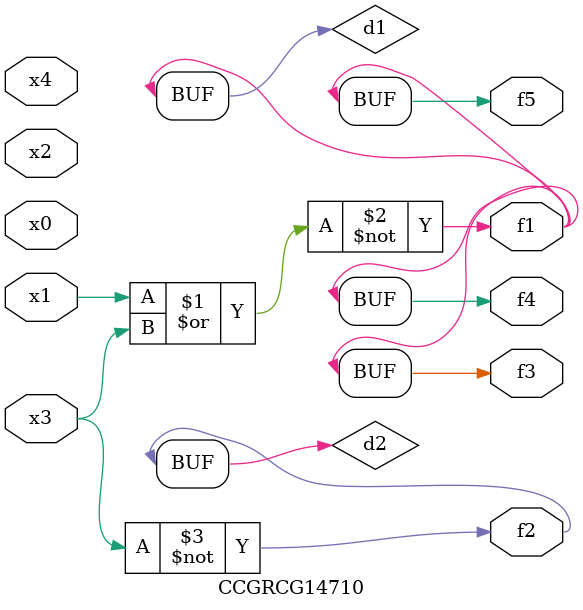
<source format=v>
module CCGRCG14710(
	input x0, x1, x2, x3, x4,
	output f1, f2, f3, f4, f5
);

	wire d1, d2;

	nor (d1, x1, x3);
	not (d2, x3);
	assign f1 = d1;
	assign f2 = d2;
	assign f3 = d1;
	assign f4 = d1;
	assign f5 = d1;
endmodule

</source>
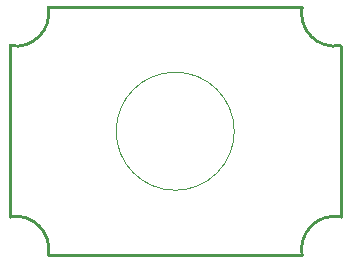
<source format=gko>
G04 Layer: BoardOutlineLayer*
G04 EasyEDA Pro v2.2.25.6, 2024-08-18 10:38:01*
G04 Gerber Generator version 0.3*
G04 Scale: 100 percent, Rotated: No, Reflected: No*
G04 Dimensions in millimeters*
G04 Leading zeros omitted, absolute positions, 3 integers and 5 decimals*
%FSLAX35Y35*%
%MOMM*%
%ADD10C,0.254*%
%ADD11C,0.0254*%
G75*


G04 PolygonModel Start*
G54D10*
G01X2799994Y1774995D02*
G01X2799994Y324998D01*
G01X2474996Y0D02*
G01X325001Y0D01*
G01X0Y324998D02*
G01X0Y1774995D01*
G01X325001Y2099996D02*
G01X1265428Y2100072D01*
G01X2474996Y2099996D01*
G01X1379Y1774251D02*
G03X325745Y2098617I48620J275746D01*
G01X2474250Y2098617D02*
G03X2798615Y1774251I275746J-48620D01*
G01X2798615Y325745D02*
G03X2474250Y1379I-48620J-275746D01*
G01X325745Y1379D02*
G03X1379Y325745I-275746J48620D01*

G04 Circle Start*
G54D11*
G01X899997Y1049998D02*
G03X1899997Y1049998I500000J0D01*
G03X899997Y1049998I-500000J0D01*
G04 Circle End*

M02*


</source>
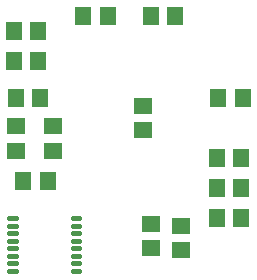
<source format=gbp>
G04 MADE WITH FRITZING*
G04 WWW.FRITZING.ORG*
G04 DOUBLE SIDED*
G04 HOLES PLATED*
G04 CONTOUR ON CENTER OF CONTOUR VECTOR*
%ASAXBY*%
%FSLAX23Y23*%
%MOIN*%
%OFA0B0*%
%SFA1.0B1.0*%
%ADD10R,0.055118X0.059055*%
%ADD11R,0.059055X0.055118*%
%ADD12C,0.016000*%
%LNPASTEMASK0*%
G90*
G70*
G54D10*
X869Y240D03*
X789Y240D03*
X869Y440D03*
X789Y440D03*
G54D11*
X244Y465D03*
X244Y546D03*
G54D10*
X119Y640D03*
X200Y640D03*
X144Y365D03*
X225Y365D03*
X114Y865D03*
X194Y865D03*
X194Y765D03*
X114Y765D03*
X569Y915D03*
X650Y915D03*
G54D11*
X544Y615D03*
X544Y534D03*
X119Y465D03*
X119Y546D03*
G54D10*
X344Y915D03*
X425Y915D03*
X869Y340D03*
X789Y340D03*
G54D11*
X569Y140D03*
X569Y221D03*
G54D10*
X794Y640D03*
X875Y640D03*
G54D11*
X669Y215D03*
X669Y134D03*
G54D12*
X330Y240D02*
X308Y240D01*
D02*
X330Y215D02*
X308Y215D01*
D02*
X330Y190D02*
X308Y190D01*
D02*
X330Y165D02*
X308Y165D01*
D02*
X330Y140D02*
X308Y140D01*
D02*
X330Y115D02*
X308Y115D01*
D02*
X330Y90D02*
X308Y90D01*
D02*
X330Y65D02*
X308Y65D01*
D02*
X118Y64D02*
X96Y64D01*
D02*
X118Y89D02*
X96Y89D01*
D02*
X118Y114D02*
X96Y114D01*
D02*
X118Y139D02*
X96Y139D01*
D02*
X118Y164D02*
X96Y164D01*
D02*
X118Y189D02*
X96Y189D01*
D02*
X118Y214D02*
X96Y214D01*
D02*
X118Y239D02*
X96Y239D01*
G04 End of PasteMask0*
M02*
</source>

WHAT YOU HAVE TO DO —
Nothing but the line with "X330Y215D02*" and the lines after it, through the end of the material, should appear in the output, word for word.

ANSWER BOX —
X330Y215D02*
X308Y215D01*
D02*
X330Y190D02*
X308Y190D01*
D02*
X330Y165D02*
X308Y165D01*
D02*
X330Y140D02*
X308Y140D01*
D02*
X330Y115D02*
X308Y115D01*
D02*
X330Y90D02*
X308Y90D01*
D02*
X330Y65D02*
X308Y65D01*
D02*
X118Y64D02*
X96Y64D01*
D02*
X118Y89D02*
X96Y89D01*
D02*
X118Y114D02*
X96Y114D01*
D02*
X118Y139D02*
X96Y139D01*
D02*
X118Y164D02*
X96Y164D01*
D02*
X118Y189D02*
X96Y189D01*
D02*
X118Y214D02*
X96Y214D01*
D02*
X118Y239D02*
X96Y239D01*
G04 End of PasteMask0*
M02*
</source>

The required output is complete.